I was struck by how vivid my mailman's recollections were. He could tell me the exact point, with an example, when mathematics became confusing to him. I've noticed that with other adults who, finding out I'm a math teacher, have told me their stories. There's a particular incident or topic they can identify that marked the beginning of their difficulties with math-a point at which mathematics stopped making sense. A point at which insight and intuitive understanding was overwhelmed by dicta-by authoritative pronouncements of propositions and procedures.

Mathematics by fiat doesn't work. When math is cast as a bunch of dictatorial rules to be followed regardless of understanding, it ultimately becomes a morass of confused and contradictory half-memorized, half-manufactured messages.

There are other ways to teach math. One doesn't have to dictate procedures at all. In my mailman's case, if the teacher had made clear what a percent is-through pictures, diagrams, and words-and then set the students to work collectively on a set of problems that built on their understanding, the students would have come up with appropriate ways of doing things. And the future mailman wouldn't have divided unless it made sense to him.
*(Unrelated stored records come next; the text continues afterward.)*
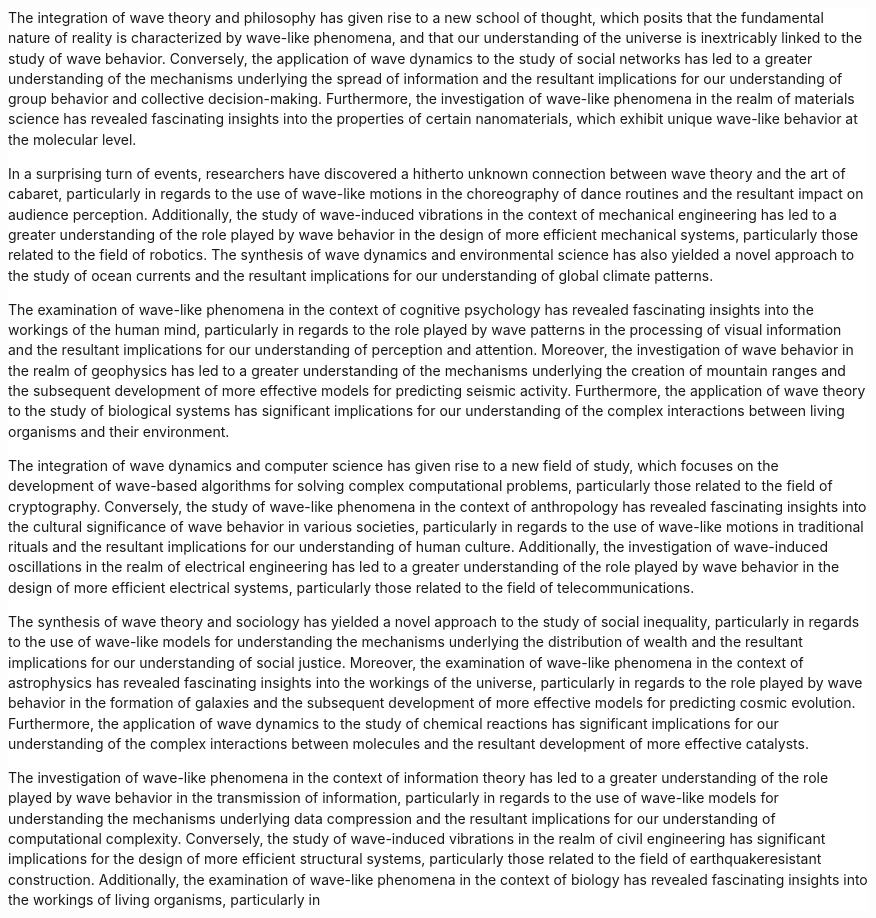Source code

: The integration of wave theory and philosophy has given rise to a new school of thought, which posits that the fundamental nature of reality is characterized by wave-like phenomena, and that our understanding of the universe is inextricably linked to the study of wave behavior. Conversely, the application of wave dynamics to the study of social networks has led to a greater understanding of the mechanisms underlying the spread of information and the resultant implications for our understanding of group behavior and collective decision-making. Furthermore, the investigation of wave-like phenomena in the realm of materials science has revealed fascinating insights into the properties of certain nanomaterials, which exhibit unique wave-like behavior at the molecular level.

In a surprising turn of events, researchers have discovered a hitherto unknown connection between wave theory and the art of cabaret, particularly in regards to the use of wave-like motions in the choreography of dance routines and the resultant impact on audience perception. Additionally, the study of wave-induced vibrations in the context of mechanical engineering has led to a greater understanding of the role played by wave behavior in the design of more efficient mechanical systems, particularly those related to the field of robotics. The synthesis of wave dynamics and environmental science has also yielded a novel approach to the study of ocean currents and the resultant implications for our understanding of global climate patterns.

The examination of wave-like phenomena in the context of cognitive psychology has revealed fascinating insights into the workings of the human mind, particularly in regards to the role played by wave patterns in the processing of visual information and the resultant implications for our understanding of perception and attention. Moreover, the investigation of wave behavior in the realm of geophysics has led to a greater understanding of the mechanisms underlying the creation of mountain ranges and the subsequent development of more effective models for predicting seismic activity. Furthermore, the application of wave theory to the study of biological systems has significant implications for our understanding of the complex interactions between living organisms and their environment.

The integration of wave dynamics and computer science has given rise to a new field of study, which focuses on the development of wave-based algorithms for solving complex computational problems, particularly those related to the field of cryptography. Conversely, the study of wave-like phenomena in the context of anthropology has revealed fascinating insights into the cultural significance of wave behavior in various societies, particularly in regards to the use of wave-like motions in traditional rituals and the resultant implications for our understanding of human culture. Additionally, the investigation of wave-induced oscillations in the realm of electrical engineering has led to a greater understanding of the role played by wave behavior in the design of more efficient electrical systems, particularly those related to the field of telecommunications.

The synthesis of wave theory and sociology has yielded a novel approach to the study of social inequality, particularly in regards to the use of wave-like models for understanding the mechanisms underlying the distribution of wealth and the resultant implications for our understanding of social justice. Moreover, the examination of wave-like phenomena in the context of astrophysics has revealed fascinating insights into the workings of the universe, particularly in regards to the role played by wave behavior in the formation of galaxies and the subsequent development of more effective models for predicting cosmic evolution. Furthermore, the application of wave dynamics to the study of chemical reactions has significant implications for our understanding of the complex interactions between molecules and the resultant development of more effective catalysts.

The investigation of wave-like phenomena in the context of information theory has led to a greater understanding of the role played by wave behavior in the transmission of information, particularly in regards to the use of wave-like models for understanding the mechanisms underlying data compression and the resultant implications for our understanding of computational complexity. Conversely, the study of wave-induced vibrations in the realm of civil engineering has significant implications for the design of more efficient structural systems, particularly those related to the field of earthquakeresistant construction. Additionally, the examination of wave-like phenomena in the context of biology has revealed fascinating insights into the workings of living organisms, particularly in
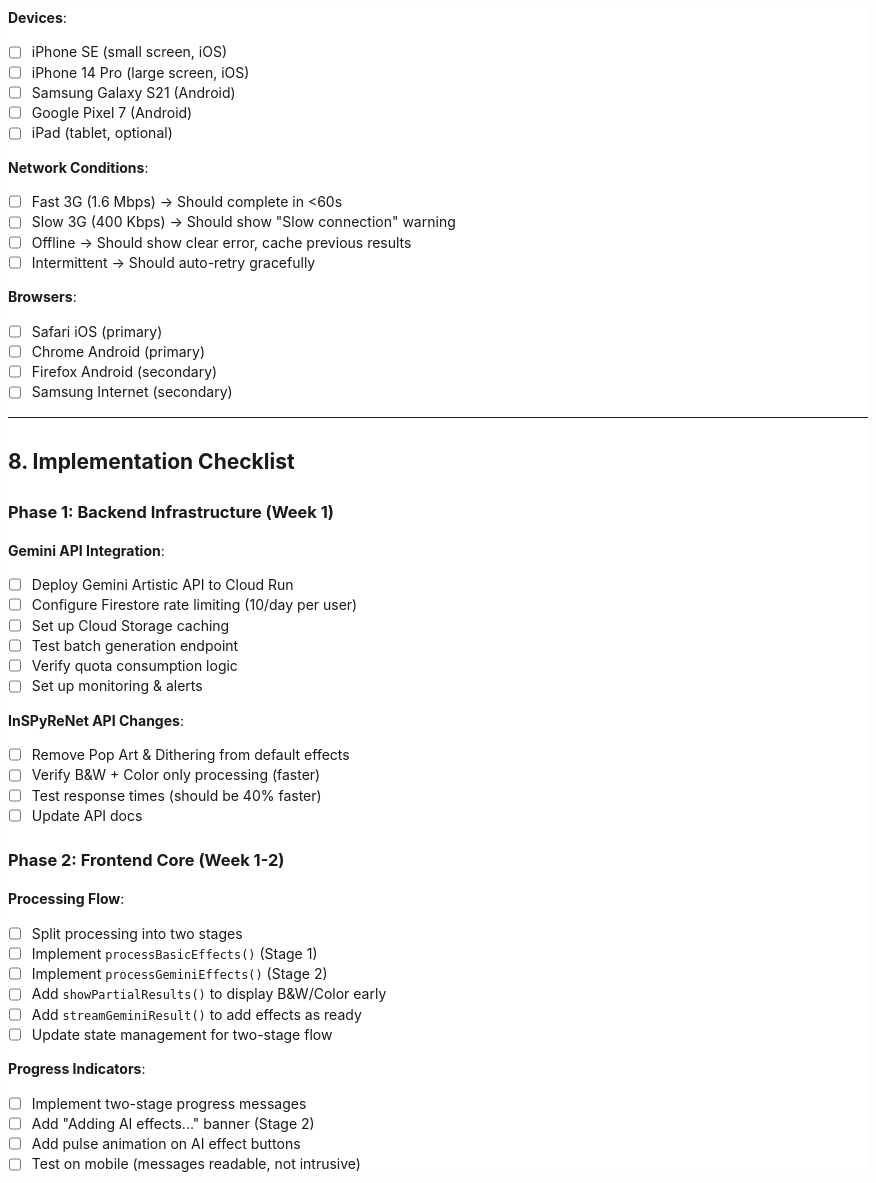 **Devices**:
- [ ] iPhone SE (small screen, iOS)
- [ ] iPhone 14 Pro (large screen, iOS)
- [ ] Samsung Galaxy S21 (Android)
- [ ] Google Pixel 7 (Android)
- [ ] iPad (tablet, optional)

**Network Conditions**:
- [ ] Fast 3G (1.6 Mbps) → Should complete in <60s
- [ ] Slow 3G (400 Kbps) → Should show "Slow connection" warning
- [ ] Offline → Should show clear error, cache previous results
- [ ] Intermittent → Should auto-retry gracefully

**Browsers**:
- [ ] Safari iOS (primary)
- [ ] Chrome Android (primary)
- [ ] Firefox Android (secondary)
- [ ] Samsung Internet (secondary)

---

## 8. Implementation Checklist

### Phase 1: Backend Infrastructure (Week 1)

**Gemini API Integration**:
- [ ] Deploy Gemini Artistic API to Cloud Run
- [ ] Configure Firestore rate limiting (10/day per user)
- [ ] Set up Cloud Storage caching
- [ ] Test batch generation endpoint
- [ ] Verify quota consumption logic
- [ ] Set up monitoring & alerts

**InSPyReNet API Changes**:
- [ ] Remove Pop Art & Dithering from default effects
- [ ] Verify B&W + Color only processing (faster)
- [ ] Test response times (should be 40% faster)
- [ ] Update API docs

### Phase 2: Frontend Core (Week 1-2)

**Processing Flow**:
- [ ] Split processing into two stages
- [ ] Implement `processBasicEffects()` (Stage 1)
- [ ] Implement `processGeminiEffects()` (Stage 2)
- [ ] Add `showPartialResults()` to display B&W/Color early
- [ ] Add `streamGeminiResult()` to add effects as ready
- [ ] Update state management for two-stage flow

**Progress Indicators**:
- [ ] Implement two-stage progress messages
- [ ] Add "Adding AI effects..." banner (Stage 2)
- [ ] Add pulse animation on AI effect buttons
- [ ] Test on mobile (messages readable, not intrusive)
Of course, that's supposition on my part. I would have liked to continue my conversation with the mailman to get a better sense of what he remembers of his schooling in mathematics and what remnants of it remained in his adult life. If we really want to know how effective we've been as a nation in our mathematics instruction, we should be talking to the mailman, and a lot of other adults, rather than testing students at the end of grades 3, 5, and 8, or whenever, to see what they've crammed into their short-term memories.